As the story opens, you are given a more extensive backdrop of information than is seen in some of the other books in this series. You are a juvenile elf living in an ancient tree, along with your wizard parents and much younger brother. Right in the middle of your not-quite-clicking magic studies, the ground shakes. Hill giants are approaching your home, and their intentions are vile. Your parents spring into action, instructing you to protect and hide your brother. Do you obey them? Do you stand with your parents to defend your home? Or do you grab your little brother and make a run for it through the forest?
The larger print, abundant imagery, and vagueness in regard to violence all culminate to make this material ideally suited to the lower range of Middle Grade. Not all roads lead to a gruesome death! But… a few of them might.
If you, dear reader, are anything like me… you can count on needing at least a half-dozen bookmarks to note the pages you may want to return to if your storyline’s ending strikes you as less than ideal. >.> (Why yes, I did go back and try every single fork in the non-linear option tree. You live your life and I’ll live mine. ;P)
I regret I wasn’t able to enjoy this book as much as To Catch A Thief, or Escape The Underdark. Unlike with the aforementioned titles in this series, the main character you are acting as/for comes with a history and background (i.e. A family, including wizard parents and a high liability little brother.) The background itself isn’t such a bad thing, although it gives more sentimental tilt to decision making than we saw in previous installments. More irritatingly, the character you play is apparently too young and inexperienced to pass as an actual wizard. So, if you go into this hoping for decision tree choices that will involve using magic… you will be largely disappointed. To that end, the claim on the cover of “You are a wizard!” makes a promise to readers that the book doesn’t truly fulfill. >.> “You are a fledgling wannabe magic user who will mostly be running, hiding, seeking, and getting in WAY over your head!” would have been a more apt tagline… although admittedly, a bit more cumbersome.

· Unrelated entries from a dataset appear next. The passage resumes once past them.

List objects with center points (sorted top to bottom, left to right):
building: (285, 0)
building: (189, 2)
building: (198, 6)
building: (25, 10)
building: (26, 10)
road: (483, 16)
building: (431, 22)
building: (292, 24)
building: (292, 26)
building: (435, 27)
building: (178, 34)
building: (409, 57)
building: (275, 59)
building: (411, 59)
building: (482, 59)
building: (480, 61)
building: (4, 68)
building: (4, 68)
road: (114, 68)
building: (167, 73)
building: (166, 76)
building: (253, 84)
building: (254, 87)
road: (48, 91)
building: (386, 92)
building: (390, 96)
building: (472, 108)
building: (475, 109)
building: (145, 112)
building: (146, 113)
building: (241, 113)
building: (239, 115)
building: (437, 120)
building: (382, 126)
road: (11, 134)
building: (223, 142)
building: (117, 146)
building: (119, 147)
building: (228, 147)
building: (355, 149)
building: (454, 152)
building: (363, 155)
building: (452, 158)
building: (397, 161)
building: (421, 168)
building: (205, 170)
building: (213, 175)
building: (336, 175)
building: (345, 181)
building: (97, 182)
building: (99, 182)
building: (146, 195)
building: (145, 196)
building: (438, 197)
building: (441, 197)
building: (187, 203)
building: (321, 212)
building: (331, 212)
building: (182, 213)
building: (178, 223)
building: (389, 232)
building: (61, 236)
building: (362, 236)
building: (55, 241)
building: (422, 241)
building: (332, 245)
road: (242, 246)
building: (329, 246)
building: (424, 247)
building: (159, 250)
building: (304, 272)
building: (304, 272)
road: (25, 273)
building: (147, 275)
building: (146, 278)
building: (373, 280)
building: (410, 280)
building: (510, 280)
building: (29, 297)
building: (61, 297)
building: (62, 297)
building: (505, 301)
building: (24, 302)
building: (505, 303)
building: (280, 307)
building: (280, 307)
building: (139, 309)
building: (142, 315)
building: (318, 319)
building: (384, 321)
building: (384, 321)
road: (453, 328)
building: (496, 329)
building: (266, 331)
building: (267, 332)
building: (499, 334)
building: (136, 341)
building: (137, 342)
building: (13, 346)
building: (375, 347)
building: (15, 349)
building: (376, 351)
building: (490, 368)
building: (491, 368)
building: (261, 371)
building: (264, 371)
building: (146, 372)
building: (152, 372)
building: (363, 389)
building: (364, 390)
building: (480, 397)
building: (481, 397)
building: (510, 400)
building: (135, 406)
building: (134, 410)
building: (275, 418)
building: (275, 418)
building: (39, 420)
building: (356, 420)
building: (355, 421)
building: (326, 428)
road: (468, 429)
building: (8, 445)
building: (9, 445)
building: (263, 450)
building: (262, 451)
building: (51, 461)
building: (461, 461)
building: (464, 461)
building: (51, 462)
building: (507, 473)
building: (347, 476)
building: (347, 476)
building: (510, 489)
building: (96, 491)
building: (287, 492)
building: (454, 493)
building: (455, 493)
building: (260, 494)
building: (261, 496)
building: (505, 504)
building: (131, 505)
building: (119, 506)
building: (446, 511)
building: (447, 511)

As I have mentioned in related reviews, my primary suggestion for future installments would be the inclusion of a character sheet at the beginning. I think this would help readers with their decision-making, as well as introduce a foundational concept that could later transfer to the tabletop game. (It would also be neat to have a playable character ready-made. Just saying.)
A hopeful option for reluctant readers, budding D&D fans, and kids who generally appreciate having more engagement and agency in their reading material. Although, I would recommend other books in this series over this particular work.